Copper squeeze unravels with window closing to beat Trump tariff
An acute copper supply squeeze is coming to an abrupt end as President Donald Trump’s plan to soon slap a 50% tariff on the metal narrows the window to profit from surging US prices.
Key spreads on the London Metal Exchange — which had soared in late June as a rush to ship the metal to the US drained stockpiles — have now collapsed.
The latest indication from the White House that a levy is imminent means time is running out to seek to front-run the policy and profit from arbitrage. Shipments from European and Asian sheds take weeks to reach American shores, and cargoes will soon risk arriving after tariffs are in place.

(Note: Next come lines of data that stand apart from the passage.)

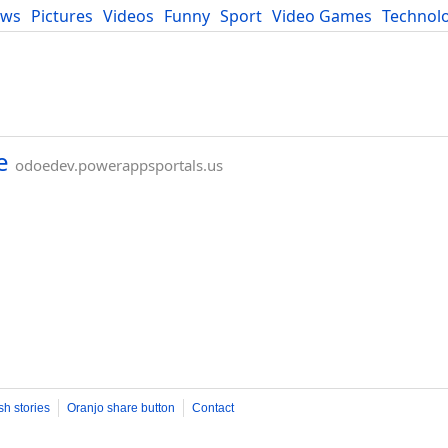
ews
Pictures
Videos
Funny
Sport
Video Games
Technol
Developers
Blog
e
odoedev.powerappsportals.us
sh stories
Oranjo share button
Contact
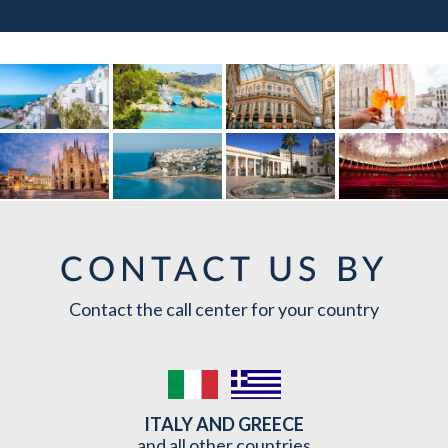
CONTACT US BY
Contact the call center for your country
ITALY AND GREECE
and all other countries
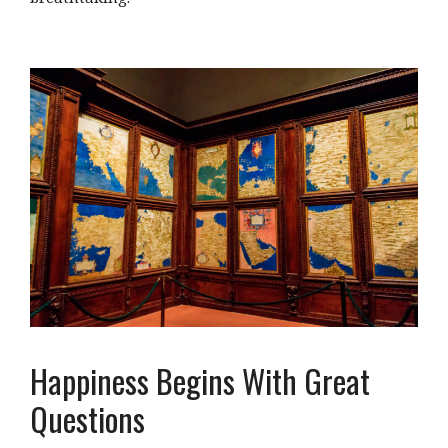
Happiness Begins With Great
Questions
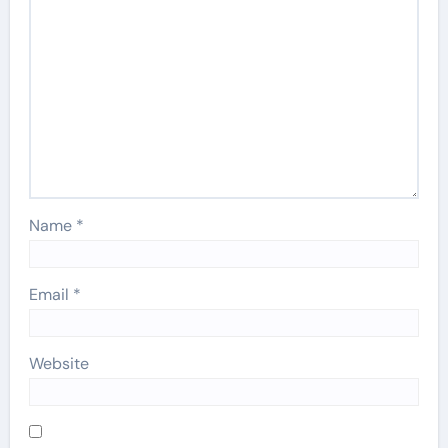
Name
*
Email
*
Website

Spot copper on the LME traded lower than three-month futures for the first time in more than a month, a sign demand for metal in the exchange’s warehousing network is fizzling rapidly. A key one-day spread has also plunged.
Commerce Secretary Howard Lutnick, speaking to CNBC shortly after a Cabinet meeting, said his department’s investigation into copper had concluded and he expected the levy “likely to be put in place end of July — maybe Aug. 1.”
“Copper is finished. We’re done with our study,” Lutnick said. “We’ve handed the study over to the president. The president knows that he has the ability, since we’ve studied the market for copper, to set the market tariff for copper.”
For months, copper has poured into the US as traders raced to buy up the metal elsewhere and sell it at higher prices in New York. Once those tariffs are in place, that arbitrage opportunity disappears, easing demand for spot copper in Europe and Asia.
New York futures posted a record jump to an all-time high on Tuesday after Trump’s off-the-cuff announcement of the 50% duty.